Modern authors like Austin Kleon and Ryan Holiday keep one. The formats change based on the person but they all serve the same purpose: a way to keep track of things that mean something to you.
Ryan Holiday has famously used his note card system as the basis for writing his books, something he picked up while working for Robert Greene.
If you want to dive deeper into this system of note-taking, writing, and organizing, read up on the Zettelkasten Method.
Personally, I keep a daily journal and I’ve been using my own version of the notecard system for the past couple of years. However, as I’m heading into my doctoral work this fall as I write, I’m attempting to update my commonplace system.
While I agree there is tremendous benefit in writing things down on paper – I write in my journal by hand in cursive daily – the real power of keeping a record of all the things in your commonplace book is when you can make connections between different entries.
I’ve tried making those connections with my note cards, but it hasn’t worked for me. So I needed to come up with something better. Something digital.
I’ve come up with a two-pronged approach. One of those prongs is this blog you are reading now.
For too many years, I tried to take blogging far too seriously. Always trying to write something meaningful and important while sharing things that I found or learned with the world.
My anxiety (which turns out to be pretty crippling and only in the last year have I really begun to get a handle on it) wouldn’t let me craft those perfect blog posts.
But, I can create short posts that I can share quickly with the world and store on this blog while organizing it pretty quickly into different topics.
The inspiration for this shift comes from Cory Doctorow. He refers to it as “The Memex Method” and many writers use it to create a commonplace book that doubles as a public database.
Enter the Memex
Vannevar Bush famously described the memex as “an enlarged intimate supplement to one’s memory.”

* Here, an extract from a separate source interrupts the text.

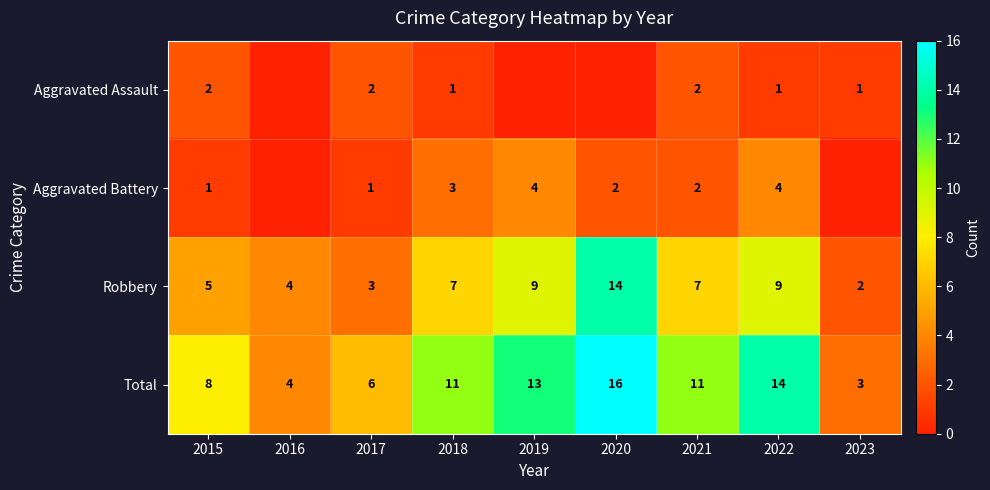

What is the total value across all series at 2022?

28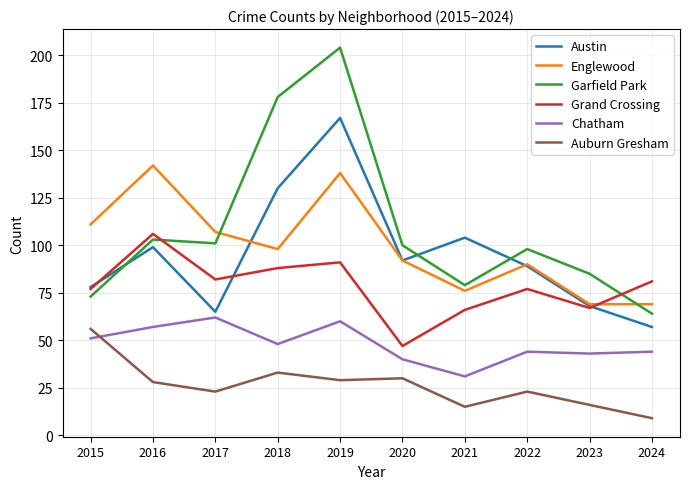

How many lines are shown in the chart?

6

Longstanding tech columnist John Naughton has one here. And I’m sure there are many others out there you could look through.

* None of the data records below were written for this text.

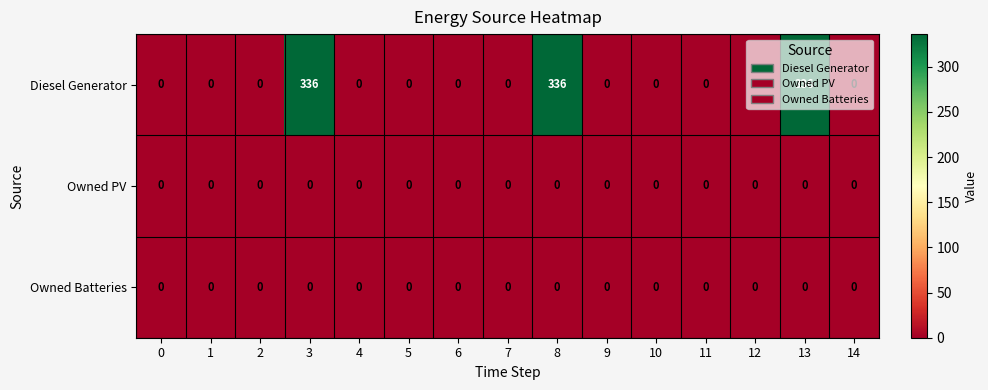

At how many categories does at least one series exceed 279?

3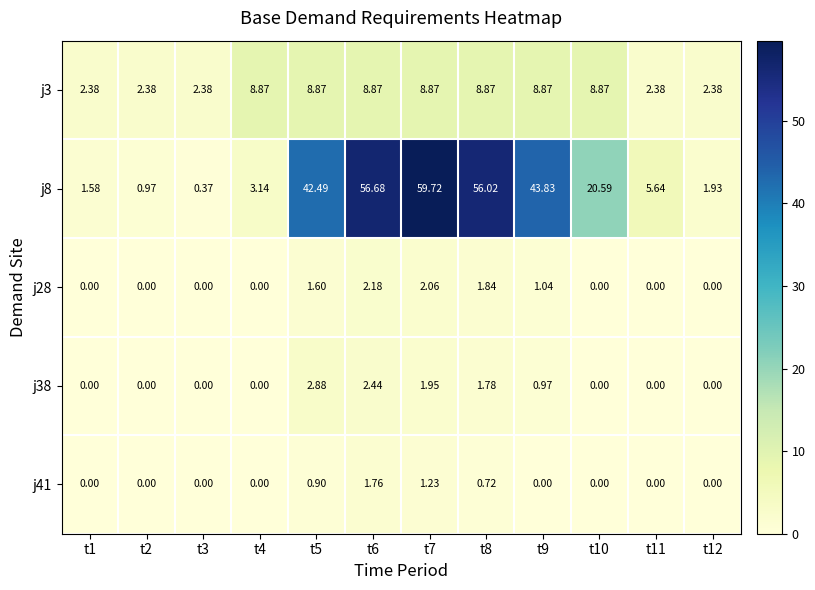

Is the value of j8 at t9 greater than the value of j28 at t5?

Yes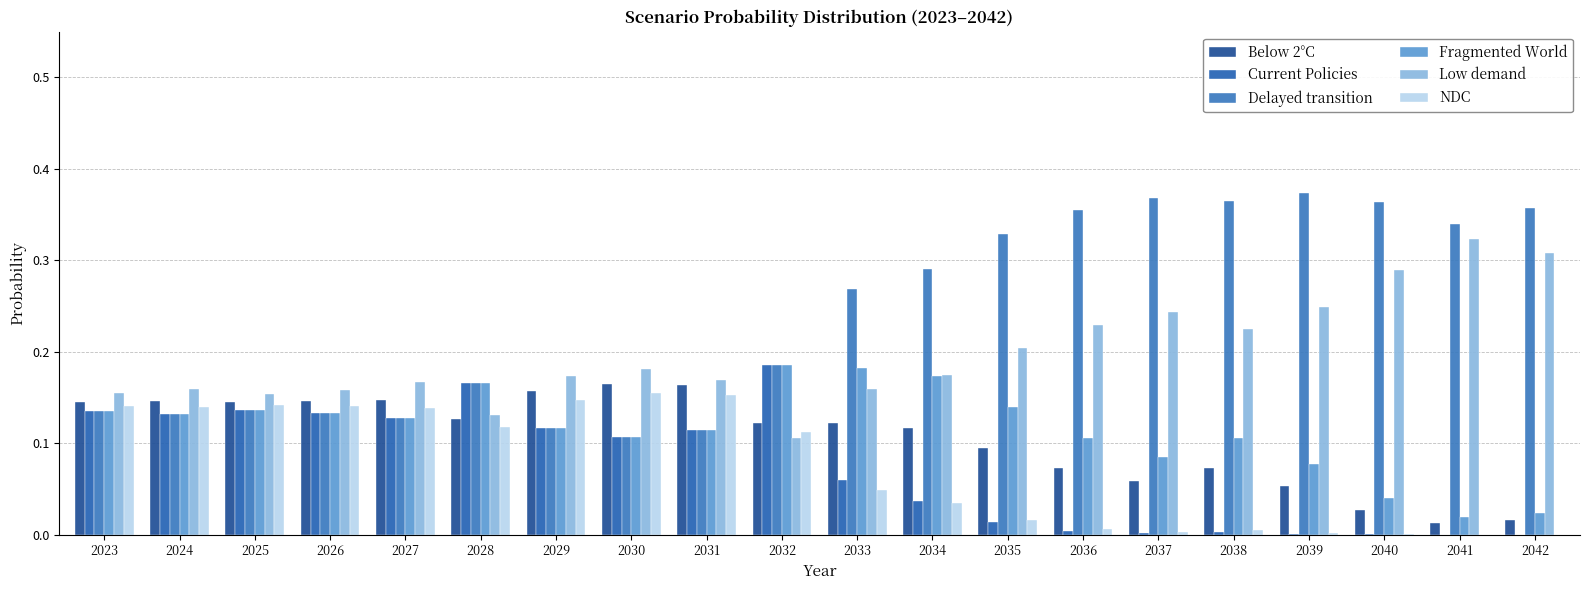

At 2026, list the series in order from largest to smallest.

Low demand, Below 2°C, NDC, Current Policies, Delayed transition, Fragmented World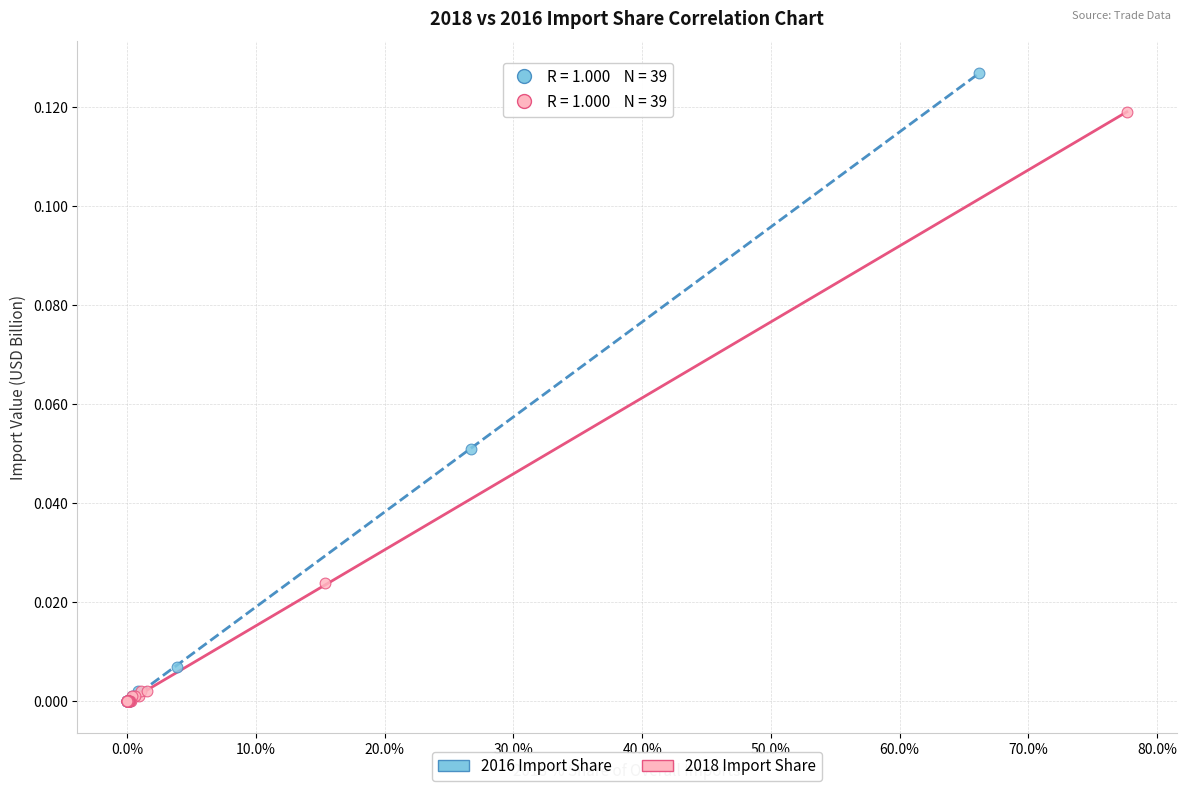

Which series contains the highest Y value?

2016 Import Share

This blog that has been in existence in one form or another for 16 years is now becoming my public memex, my online database of things I learn, like, and use regularly.
Using WordPress tags, I can quickly filter posts into multiple topics and save them for later reference. And so can any of my readers. Of course, building this will take time and input data on a daily basis.
The second prong of this memex is my personal database, powered by Evernote. I’ve had an Evernote account since March of 2008 while it was still in beta, I think. But I’ve never used it very well.
Now, I have one notebook in my Evernote account. But a bajillion tags. I’m still working through all my existing notes and adding tags which will take some time but I’m feeling good about that progress and excited for the results.
I’m also taking all my existing note cards and scanning them into Evernote for tagging. The tags will sort and connect the ideas from various notes, giving me lots of sources for new articles and possibly even books.
As Robert Greene has said, “Everything is material.”
I just had to find a way to keep my material organized. I’ll keep you updated here on my progress.
Why is this important for educators?
I don’t know. Maybe it isn’t. If you’re a researcher, I can’t help but think it would be useful to have a very organized and connected system for your research.
But for the classroom teacher or administrator, how helpful would it be to connect the threads of all your work over the years? Likely, very helpful. And think of what you could share with your colleagues or future students.